PROVIDED MATERIAL below:

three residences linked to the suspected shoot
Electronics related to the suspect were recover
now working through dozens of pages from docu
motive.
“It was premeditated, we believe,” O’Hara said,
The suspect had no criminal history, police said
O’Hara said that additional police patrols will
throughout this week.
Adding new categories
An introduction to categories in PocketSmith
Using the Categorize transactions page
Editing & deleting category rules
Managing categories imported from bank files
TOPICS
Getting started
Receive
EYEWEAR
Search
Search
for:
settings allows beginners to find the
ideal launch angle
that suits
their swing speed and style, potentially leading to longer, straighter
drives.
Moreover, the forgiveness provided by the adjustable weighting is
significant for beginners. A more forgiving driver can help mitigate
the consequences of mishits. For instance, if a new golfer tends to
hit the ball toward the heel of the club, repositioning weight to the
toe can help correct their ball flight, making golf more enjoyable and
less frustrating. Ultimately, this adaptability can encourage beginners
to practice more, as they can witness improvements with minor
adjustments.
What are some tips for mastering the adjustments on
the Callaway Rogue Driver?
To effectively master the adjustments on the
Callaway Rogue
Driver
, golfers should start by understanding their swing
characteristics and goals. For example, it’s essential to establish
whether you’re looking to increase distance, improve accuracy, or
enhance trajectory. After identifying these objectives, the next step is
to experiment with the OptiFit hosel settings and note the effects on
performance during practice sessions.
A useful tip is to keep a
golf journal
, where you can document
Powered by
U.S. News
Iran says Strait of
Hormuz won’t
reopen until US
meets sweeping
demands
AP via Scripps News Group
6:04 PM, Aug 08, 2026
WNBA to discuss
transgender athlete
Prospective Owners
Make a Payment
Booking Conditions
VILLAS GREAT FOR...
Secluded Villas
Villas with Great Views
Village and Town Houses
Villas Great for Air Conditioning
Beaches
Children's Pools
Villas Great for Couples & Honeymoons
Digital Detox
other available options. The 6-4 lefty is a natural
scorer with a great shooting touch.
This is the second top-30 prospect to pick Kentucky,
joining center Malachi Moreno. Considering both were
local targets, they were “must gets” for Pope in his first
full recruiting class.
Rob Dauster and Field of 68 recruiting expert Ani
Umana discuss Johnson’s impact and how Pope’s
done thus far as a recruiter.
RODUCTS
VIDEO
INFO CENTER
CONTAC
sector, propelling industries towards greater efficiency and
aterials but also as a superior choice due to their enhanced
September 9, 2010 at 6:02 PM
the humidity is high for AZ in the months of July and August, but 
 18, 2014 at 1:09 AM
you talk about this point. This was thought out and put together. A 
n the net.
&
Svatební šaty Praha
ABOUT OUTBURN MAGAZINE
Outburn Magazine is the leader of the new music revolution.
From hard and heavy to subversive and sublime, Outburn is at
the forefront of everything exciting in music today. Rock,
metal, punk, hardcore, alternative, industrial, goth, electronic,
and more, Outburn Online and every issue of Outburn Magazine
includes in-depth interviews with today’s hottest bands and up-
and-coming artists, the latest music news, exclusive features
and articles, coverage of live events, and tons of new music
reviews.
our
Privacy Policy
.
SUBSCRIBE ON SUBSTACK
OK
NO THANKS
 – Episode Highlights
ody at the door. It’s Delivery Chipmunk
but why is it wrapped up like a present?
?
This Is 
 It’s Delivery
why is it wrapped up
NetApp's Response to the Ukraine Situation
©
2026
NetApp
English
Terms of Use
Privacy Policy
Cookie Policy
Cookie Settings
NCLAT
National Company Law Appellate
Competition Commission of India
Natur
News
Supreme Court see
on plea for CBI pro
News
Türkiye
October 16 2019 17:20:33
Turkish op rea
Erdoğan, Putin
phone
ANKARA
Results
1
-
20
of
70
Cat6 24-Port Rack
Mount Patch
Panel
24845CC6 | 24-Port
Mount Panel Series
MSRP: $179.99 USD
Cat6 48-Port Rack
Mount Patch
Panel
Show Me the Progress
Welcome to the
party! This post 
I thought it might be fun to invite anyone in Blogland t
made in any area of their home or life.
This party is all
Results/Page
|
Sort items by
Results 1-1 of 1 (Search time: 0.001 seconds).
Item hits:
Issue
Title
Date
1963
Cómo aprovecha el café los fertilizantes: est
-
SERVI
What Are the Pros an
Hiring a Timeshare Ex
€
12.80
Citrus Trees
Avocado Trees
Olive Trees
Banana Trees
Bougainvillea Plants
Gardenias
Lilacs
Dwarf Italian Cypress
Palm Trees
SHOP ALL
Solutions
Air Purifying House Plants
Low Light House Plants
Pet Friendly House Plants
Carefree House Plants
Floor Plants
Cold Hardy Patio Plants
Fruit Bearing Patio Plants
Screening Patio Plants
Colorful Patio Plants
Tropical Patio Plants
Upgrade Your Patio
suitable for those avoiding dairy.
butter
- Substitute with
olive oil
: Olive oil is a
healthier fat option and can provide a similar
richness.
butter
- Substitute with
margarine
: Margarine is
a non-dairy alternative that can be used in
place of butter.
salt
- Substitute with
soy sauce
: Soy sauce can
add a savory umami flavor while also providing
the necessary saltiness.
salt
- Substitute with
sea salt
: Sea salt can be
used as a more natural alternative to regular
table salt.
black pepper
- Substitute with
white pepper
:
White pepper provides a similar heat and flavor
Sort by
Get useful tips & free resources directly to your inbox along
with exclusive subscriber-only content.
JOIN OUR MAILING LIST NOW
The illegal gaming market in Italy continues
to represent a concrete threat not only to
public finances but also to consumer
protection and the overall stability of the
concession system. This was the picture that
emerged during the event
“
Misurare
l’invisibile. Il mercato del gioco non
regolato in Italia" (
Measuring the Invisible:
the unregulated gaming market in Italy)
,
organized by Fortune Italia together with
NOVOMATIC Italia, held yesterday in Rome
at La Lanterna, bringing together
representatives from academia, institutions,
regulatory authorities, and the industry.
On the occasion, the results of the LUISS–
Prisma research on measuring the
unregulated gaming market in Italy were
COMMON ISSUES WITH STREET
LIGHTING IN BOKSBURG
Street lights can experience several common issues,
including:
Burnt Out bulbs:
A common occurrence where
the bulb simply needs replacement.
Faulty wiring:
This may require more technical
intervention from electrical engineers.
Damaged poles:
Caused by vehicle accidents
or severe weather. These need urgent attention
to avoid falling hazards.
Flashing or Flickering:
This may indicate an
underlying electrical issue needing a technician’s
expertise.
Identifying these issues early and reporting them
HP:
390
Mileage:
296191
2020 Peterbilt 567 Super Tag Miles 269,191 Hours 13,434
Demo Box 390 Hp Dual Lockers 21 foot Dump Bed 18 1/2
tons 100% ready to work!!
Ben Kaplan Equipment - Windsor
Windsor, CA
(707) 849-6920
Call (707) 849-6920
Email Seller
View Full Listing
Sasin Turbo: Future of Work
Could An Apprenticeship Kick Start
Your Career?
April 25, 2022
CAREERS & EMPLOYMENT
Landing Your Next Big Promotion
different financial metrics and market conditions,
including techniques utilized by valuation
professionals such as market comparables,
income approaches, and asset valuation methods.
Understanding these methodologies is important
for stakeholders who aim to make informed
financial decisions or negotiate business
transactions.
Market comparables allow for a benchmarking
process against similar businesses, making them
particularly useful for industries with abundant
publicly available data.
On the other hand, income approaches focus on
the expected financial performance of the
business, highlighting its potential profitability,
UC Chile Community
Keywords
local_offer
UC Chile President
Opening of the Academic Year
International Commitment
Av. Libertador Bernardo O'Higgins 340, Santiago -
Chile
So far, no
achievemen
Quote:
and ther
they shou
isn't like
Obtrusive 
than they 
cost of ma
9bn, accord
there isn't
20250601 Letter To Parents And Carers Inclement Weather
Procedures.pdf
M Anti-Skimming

End of PROVIDED MATERIAL.

_WORK INSTRUCTION_.
Reproduce every line of the listing above word for word, in its original order and with the same line breaks.

_COMPLETED TASK_.
three residences linked to the suspected shoot
Electronics related to the suspect were recover
now working through dozens of pages from docu
motive.
“It was premeditated, we believe,” O’Hara said,
The suspect had no criminal history, police said
O’Hara said that additional police patrols will
throughout this week.
Adding new categories
An introduction to categories in PocketSmith
Using the Categorize transactions page
Editing & deleting category rules
Managing categories imported from bank files
TOPICS
Getting started
Receive
EYEWEAR
Search
Search
for:
settings allows beginners to find the
ideal launch angle
that suits
their swing speed and style, potentially leading to longer, straighter
drives.
Moreover, the forgiveness provided by the adjustable weighting is
significant for beginners. A more forgiving driver can help mitigate
the consequences of mishits. For instance, if a new golfer tends to
hit the ball toward the heel of the club, repositioning weight to the
toe can help correct their ball flight, making golf more enjoyable and
less frustrating. Ultimately, this adaptability can encourage beginners
to practice more, as they can witness improvements with minor
adjustments.
What are some tips for mastering the adjustments on
the Callaway Rogue Driver?
To effectively master the adjustments on the
Callaway Rogue
Driver
, golfers should start by understanding their swing
characteristics and goals. For example, it’s essential to establish
whether you’re looking to increase distance, improve accuracy, or
enhance trajectory. After identifying these objectives, the next step is
to experiment with the OptiFit hosel settings and note the effects on
performance during practice sessions.
A useful tip is to keep a
golf journal
, where you can document
Powered by
U.S. News
Iran says Strait of
Hormuz won’t
reopen until US
meets sweeping
demands
AP via Scripps News Group
6:04 PM, Aug 08, 2026
WNBA to discuss
transgender athlete
Prospective Owners
Make a Payment
Booking Conditions
VILLAS GREAT FOR...
Secluded Villas
Villas with Great Views
Village and Town Houses
Villas Great for Air Conditioning
Beaches
Children's Pools
Villas Great for Couples & Honeymoons
Digital Detox
other available options. The 6-4 lefty is a natural
scorer with a great shooting touch.
This is the second top-30 prospect to pick Kentucky,
joining center Malachi Moreno. Considering both were
local targets, they were “must gets” for Pope in his first
full recruiting class.
Rob Dauster and Field of 68 recruiting expert Ani
Umana discuss Johnson’s impact and how Pope’s
done thus far as a recruiter.
RODUCTS
VIDEO
INFO CENTER
CONTAC
sector, propelling industries towards greater efficiency and
aterials but also as a superior choice due to their enhanced
September 9, 2010 at 6:02 PM
the humidity is high for AZ in the months of July and August, but 
 18, 2014 at 1:09 AM
you talk about this point. This was thought out and put together. A 
n the net.
&
Svatební šaty Praha
ABOUT OUTBURN MAGAZINE
Outburn Magazine is the leader of the new music revolution.
From hard and heavy to subversive and sublime, Outburn is at
the forefront of everything exciting in music today. Rock,
metal, punk, hardcore, alternative, industrial, goth, electronic,
and more, Outburn Online and every issue of Outburn Magazine
includes in-depth interviews with today’s hottest bands and up-
and-coming artists, the latest music news, exclusive features
and articles, coverage of live events, and tons of new music
reviews.
our
Privacy Policy
.
SUBSCRIBE ON SUBSTACK
OK
NO THANKS
 – Episode Highlights
ody at the door. It’s Delivery Chipmunk
but why is it wrapped up like a present?
?
This Is 
 It’s Delivery
why is it wrapped up
NetApp's Response to the Ukraine Situation
©
2026
NetApp
English
Terms of Use
Privacy Policy
Cookie Policy
Cookie Settings
NCLAT
National Company Law Appellate
Competition Commission of India
Natur
News
Supreme Court see
on plea for CBI pro
News
Türkiye
October 16 2019 17:20:33
Turkish op rea
Erdoğan, Putin
phone
ANKARA
Results
1
-
20
of
70
Cat6 24-Port Rack
Mount Patch
Panel
24845CC6 | 24-Port
Mount Panel Series
MSRP: $179.99 USD
Cat6 48-Port Rack
Mount Patch
Panel
Show Me the Progress
Welcome to the
party! This post 
I thought it might be fun to invite anyone in Blogland t
made in any area of their home or life.
This party is all
Results/Page
|
Sort items by
Results 1-1 of 1 (Search time: 0.001 seconds).
Item hits:
Issue
Title
Date
1963
Cómo aprovecha el café los fertilizantes: est
-
SERVI
What Are the Pros an
Hiring a Timeshare Ex
€
12.80
Citrus Trees
Avocado Trees
Olive Trees
Banana Trees
Bougainvillea Plants
Gardenias
Lilacs
Dwarf Italian Cypress
Palm Trees
SHOP ALL
Solutions
Air Purifying House Plants
Low Light House Plants
Pet Friendly House Plants
Carefree House Plants
Floor Plants
Cold Hardy Patio Plants
Fruit Bearing Patio Plants
Screening Patio Plants
Colorful Patio Plants
Tropical Patio Plants
Upgrade Your Patio
suitable for those avoiding dairy.
butter
- Substitute with
olive oil
: Olive oil is a
healthier fat option and can provide a similar
richness.
butter
- Substitute with
margarine
: Margarine is
a non-dairy alternative that can be used in
place of butter.
salt
- Substitute with
soy sauce
: Soy sauce can
add a savory umami flavor while also providing
the necessary saltiness.
salt
- Substitute with
sea salt
: Sea salt can be
used as a more natural alternative to regular
table salt.
black pepper
- Substitute with
white pepper
:
White pepper provides a similar heat and flavor
Sort by
Get useful tips & free resources directly to your inbox along
with exclusive subscriber-only content.
JOIN OUR MAILING LIST NOW
The illegal gaming market in Italy continues
to represent a concrete threat not only to
public finances but also to consumer
protection and the overall stability of the
concession system. This was the picture that
emerged during the event
“
Misurare
l’invisibile. Il mercato del gioco non
regolato in Italia" (
Measuring the Invisible:
the unregulated gaming market in Italy)
,
organized by Fortune Italia together with
NOVOMATIC Italia, held yesterday in Rome
at La Lanterna, bringing together
representatives from academia, institutions,
regulatory authorities, and the industry.
On the occasion, the results of the LUISS–
Prisma research on measuring the
unregulated gaming market in Italy were
COMMON ISSUES WITH STREET
LIGHTING IN BOKSBURG
Street lights can experience several common issues,
including:
Burnt Out bulbs:
A common occurrence where
the bulb simply needs replacement.
Faulty wiring:
This may require more technical
intervention from electrical engineers.
Damaged poles:
Caused by vehicle accidents
or severe weather. These need urgent attention
to avoid falling hazards.
Flashing or Flickering:
This may indicate an
underlying electrical issue needing a technician’s
expertise.
Identifying these issues early and reporting them
HP:
390
Mileage:
296191
2020 Peterbilt 567 Super Tag Miles 269,191 Hours 13,434
Demo Box 390 Hp Dual Lockers 21 foot Dump Bed 18 1/2
tons 100% ready to work!!
Ben Kaplan Equipment - Windsor
Windsor, CA
(707) 849-6920
Call (707) 849-6920
Email Seller
View Full Listing
Sasin Turbo: Future of Work
Could An Apprenticeship Kick Start
Your Career?
April 25, 2022
CAREERS & EMPLOYMENT
Landing Your Next Big Promotion
different financial metrics and market conditions,
including techniques utilized by valuation
professionals such as market comparables,
income approaches, and asset valuation methods.
Understanding these methodologies is important
for stakeholders who aim to make informed
financial decisions or negotiate business
transactions.
Market comparables allow for a benchmarking
process against similar businesses, making them
particularly useful for industries with abundant
publicly available data.
On the other hand, income approaches focus on
the expected financial performance of the
business, highlighting its potential profitability,
UC Chile Community
Keywords
local_offer
UC Chile President
Opening of the Academic Year
International Commitment
Av. Libertador Bernardo O'Higgins 340, Santiago -
Chile
So far, no
achievemen
Quote:
and ther
they shou
isn't like
Obtrusive 
than they 
cost of ma
9bn, accord
there isn't
20250601 Letter To Parents And Carers Inclement Weather
Procedures.pdf
M Anti-Skimming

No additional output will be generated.